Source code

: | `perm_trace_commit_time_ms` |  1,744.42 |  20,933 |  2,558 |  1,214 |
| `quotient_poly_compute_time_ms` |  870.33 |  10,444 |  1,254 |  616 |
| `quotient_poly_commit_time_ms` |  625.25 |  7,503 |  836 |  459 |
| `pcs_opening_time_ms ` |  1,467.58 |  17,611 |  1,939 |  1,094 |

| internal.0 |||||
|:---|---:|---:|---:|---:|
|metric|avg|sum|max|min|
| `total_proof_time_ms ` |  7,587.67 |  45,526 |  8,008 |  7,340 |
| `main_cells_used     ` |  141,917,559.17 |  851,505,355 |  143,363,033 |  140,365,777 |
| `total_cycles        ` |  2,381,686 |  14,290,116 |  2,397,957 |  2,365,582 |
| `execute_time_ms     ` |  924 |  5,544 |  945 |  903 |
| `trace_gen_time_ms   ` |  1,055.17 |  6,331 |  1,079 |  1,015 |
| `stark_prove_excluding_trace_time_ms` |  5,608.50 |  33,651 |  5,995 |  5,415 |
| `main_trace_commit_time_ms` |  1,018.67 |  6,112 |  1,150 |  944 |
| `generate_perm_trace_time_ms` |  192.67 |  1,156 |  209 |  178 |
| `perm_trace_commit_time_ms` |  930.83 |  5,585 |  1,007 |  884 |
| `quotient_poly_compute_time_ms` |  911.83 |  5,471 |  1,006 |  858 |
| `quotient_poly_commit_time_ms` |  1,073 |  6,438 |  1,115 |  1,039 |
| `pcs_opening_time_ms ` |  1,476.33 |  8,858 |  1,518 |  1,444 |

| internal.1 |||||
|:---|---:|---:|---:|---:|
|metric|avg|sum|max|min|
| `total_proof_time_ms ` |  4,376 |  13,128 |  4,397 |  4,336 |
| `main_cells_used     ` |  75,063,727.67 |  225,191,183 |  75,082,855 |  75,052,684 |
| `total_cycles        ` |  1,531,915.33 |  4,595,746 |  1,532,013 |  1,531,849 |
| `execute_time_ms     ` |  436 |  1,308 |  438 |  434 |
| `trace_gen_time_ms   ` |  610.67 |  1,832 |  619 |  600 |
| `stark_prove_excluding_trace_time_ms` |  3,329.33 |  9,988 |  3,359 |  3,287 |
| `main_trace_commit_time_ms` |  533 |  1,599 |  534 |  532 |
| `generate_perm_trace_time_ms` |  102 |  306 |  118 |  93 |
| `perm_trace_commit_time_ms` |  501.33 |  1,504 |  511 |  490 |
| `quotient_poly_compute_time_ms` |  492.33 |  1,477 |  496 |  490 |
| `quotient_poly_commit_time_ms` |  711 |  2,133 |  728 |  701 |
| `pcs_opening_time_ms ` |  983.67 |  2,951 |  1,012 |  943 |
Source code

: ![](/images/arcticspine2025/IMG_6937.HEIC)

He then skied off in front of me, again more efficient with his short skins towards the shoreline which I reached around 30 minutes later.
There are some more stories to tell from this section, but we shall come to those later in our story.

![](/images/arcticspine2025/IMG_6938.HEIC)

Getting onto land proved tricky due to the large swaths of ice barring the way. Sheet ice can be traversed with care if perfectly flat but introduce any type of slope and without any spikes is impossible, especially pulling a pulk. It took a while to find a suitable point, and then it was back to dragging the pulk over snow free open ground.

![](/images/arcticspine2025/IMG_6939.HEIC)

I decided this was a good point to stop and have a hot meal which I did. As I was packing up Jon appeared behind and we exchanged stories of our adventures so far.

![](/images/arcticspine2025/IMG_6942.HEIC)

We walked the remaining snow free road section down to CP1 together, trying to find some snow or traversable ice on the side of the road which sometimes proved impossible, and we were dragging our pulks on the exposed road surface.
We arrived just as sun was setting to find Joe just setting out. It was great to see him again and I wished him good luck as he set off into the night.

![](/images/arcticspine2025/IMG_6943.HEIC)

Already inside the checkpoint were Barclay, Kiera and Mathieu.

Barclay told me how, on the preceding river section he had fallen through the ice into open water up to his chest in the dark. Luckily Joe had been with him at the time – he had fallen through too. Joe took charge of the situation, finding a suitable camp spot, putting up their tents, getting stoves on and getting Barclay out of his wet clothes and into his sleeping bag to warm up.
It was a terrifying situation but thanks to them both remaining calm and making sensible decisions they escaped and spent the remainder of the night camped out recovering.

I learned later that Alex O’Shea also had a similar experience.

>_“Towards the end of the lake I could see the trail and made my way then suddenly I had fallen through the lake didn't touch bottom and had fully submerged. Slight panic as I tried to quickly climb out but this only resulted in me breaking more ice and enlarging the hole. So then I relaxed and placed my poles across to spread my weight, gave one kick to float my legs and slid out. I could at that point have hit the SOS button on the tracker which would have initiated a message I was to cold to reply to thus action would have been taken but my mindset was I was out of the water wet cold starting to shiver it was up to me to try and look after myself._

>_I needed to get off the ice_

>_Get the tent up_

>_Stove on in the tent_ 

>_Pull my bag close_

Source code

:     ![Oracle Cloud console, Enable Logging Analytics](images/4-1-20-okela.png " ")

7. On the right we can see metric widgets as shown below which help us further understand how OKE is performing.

Instructions for the task →
Every entry above needs to be copied exactly.

Task result →
Source code

: | `perm_trace_commit_time_ms` |  1,744.42 |  20,933 |  2,558 |  1,214 |
| `quotient_poly_compute_time_ms` |  870.33 |  10,444 |  1,254 |  616 |
| `quotient_poly_commit_time_ms` |  625.25 |  7,503 |  836 |  459 |
| `pcs_opening_time_ms ` |  1,467.58 |  17,611 |  1,939 |  1,094 |

| internal.0 |||||
|:---|---:|---:|---:|---:|
|metric|avg|sum|max|min|
| `total_proof_time_ms ` |  7,587.67 |  45,526 |  8,008 |  7,340 |
| `main_cells_used     ` |  141,917,559.17 |  851,505,355 |  143,363,033 |  140,365,777 |
| `total_cycles        ` |  2,381,686 |  14,290,116 |  2,397,957 |  2,365,582 |
| `execute_time_ms     ` |  924 |  5,544 |  945 |  903 |
| `trace_gen_time_ms   ` |  1,055.17 |  6,331 |  1,079 |  1,015 |
| `stark_prove_excluding_trace_time_ms` |  5,608.50 |  33,651 |  5,995 |  5,415 |
| `main_trace_commit_time_ms` |  1,018.67 |  6,112 |  1,150 |  944 |
| `generate_perm_trace_time_ms` |  192.67 |  1,156 |  209 |  178 |
| `perm_trace_commit_time_ms` |  930.83 |  5,585 |  1,007 |  884 |
| `quotient_poly_compute_time_ms` |  911.83 |  5,471 |  1,006 |  858 |
| `quotient_poly_commit_time_ms` |  1,073 |  6,438 |  1,115 |  1,039 |
| `pcs_opening_time_ms ` |  1,476.33 |  8,858 |  1,518 |  1,444 |

| internal.1 |||||
|:---|---:|---:|---:|---:|
|metric|avg|sum|max|min|
| `total_proof_time_ms ` |  4,376 |  13,128 |  4,397 |  4,336 |
| `main_cells_used     ` |  75,063,727.67 |  225,191,183 |  75,082,855 |  75,052,684 |
| `total_cycles        ` |  1,531,915.33 |  4,595,746 |  1,532,013 |  1,531,849 |
| `execute_time_ms     ` |  436 |  1,308 |  438 |  434 |
| `trace_gen_time_ms   ` |  610.67 |  1,832 |  619 |  600 |
| `stark_prove_excluding_trace_time_ms` |  3,329.33 |  9,988 |  3,359 |  3,287 |
| `main_trace_commit_time_ms` |  533 |  1,599 |  534 |  532 |
| `generate_perm_trace_time_ms` |  102 |  306 |  118 |  93 |
| `perm_trace_commit_time_ms` |  501.33 |  1,504 |  511 |  490 |
| `quotient_poly_compute_time_ms` |  492.33 |  1,477 |  496 |  490 |
| `quotient_poly_commit_time_ms` |  711 |  2,133 |  728 |  701 |
| `pcs_opening_time_ms ` |  983.67 |  2,951 |  1,012 |  943 |
Source code

: ![](/images/arcticspine2025/IMG_6937.HEIC)

He then skied off in front of me, again more efficient with his short skins towards the shoreline which I reached around 30 minutes later.
There are some more stories to tell from this section, but we shall come to those later in our story.

![](/images/arcticspine2025/IMG_6938.HEIC)

Getting onto land proved tricky due to the large swaths of ice barring the way. Sheet ice can be traversed with care if perfectly flat but introduce any type of slope and without any spikes is impossible, especially pulling a pulk. It took a while to find a suitable point, and then it was back to dragging the pulk over snow free open ground.

![](/images/arcticspine2025/IMG_6939.HEIC)

I decided this was a good point to stop and have a hot meal which I did. As I was packing up Jon appeared behind and we exchanged stories of our adventures so far.

![](/images/arcticspine2025/IMG_6942.HEIC)

We walked the remaining snow free road section down to CP1 together, trying to find some snow or traversable ice on the side of the road which sometimes proved impossible, and we were dragging our pulks on the exposed road surface.
We arrived just as sun was setting to find Joe just setting out. It was great to see him again and I wished him good luck as he set off into the night.

![](/images/arcticspine2025/IMG_6943.HEIC)

Already inside the checkpoint were Barclay, Kiera and Mathieu.

Barclay told me how, on the preceding river section he had fallen through the ice into open water up to his chest in the dark. Luckily Joe had been with him at the time – he had fallen through too. Joe took charge of the situation, finding a suitable camp spot, putting up their tents, getting stoves on and getting Barclay out of his wet clothes and into his sleeping bag to warm up.
It was a terrifying situation but thanks to them both remaining calm and making sensible decisions they escaped and spent the remainder of the night camped out recovering.

I learned later that Alex O’Shea also had a similar experience.

>_“Towards the end of the lake I could see the trail and made my way then suddenly I had fallen through the lake didn't touch bottom and had fully submerged. Slight panic as I tried to quickly climb out but this only resulted in me breaking more ice and enlarging the hole. So then I relaxed and placed my poles across to spread my weight, gave one kick to float my legs and slid out. I could at that point have hit the SOS button on the tracker which would have initiated a message I was to cold to reply to thus action would have been taken but my mindset was I was out of the water wet cold starting to shiver it was up to me to try and look after myself._

>_I needed to get off the ice_

>_Get the tent up_

>_Stove on in the tent_ 

>_Pull my bag close_

Source code

:     ![Oracle Cloud console, Enable Logging Analytics](images/4-1-20-okela.png " ")

7. On the right we can see metric widgets as shown below which help us further understand how OKE is performing.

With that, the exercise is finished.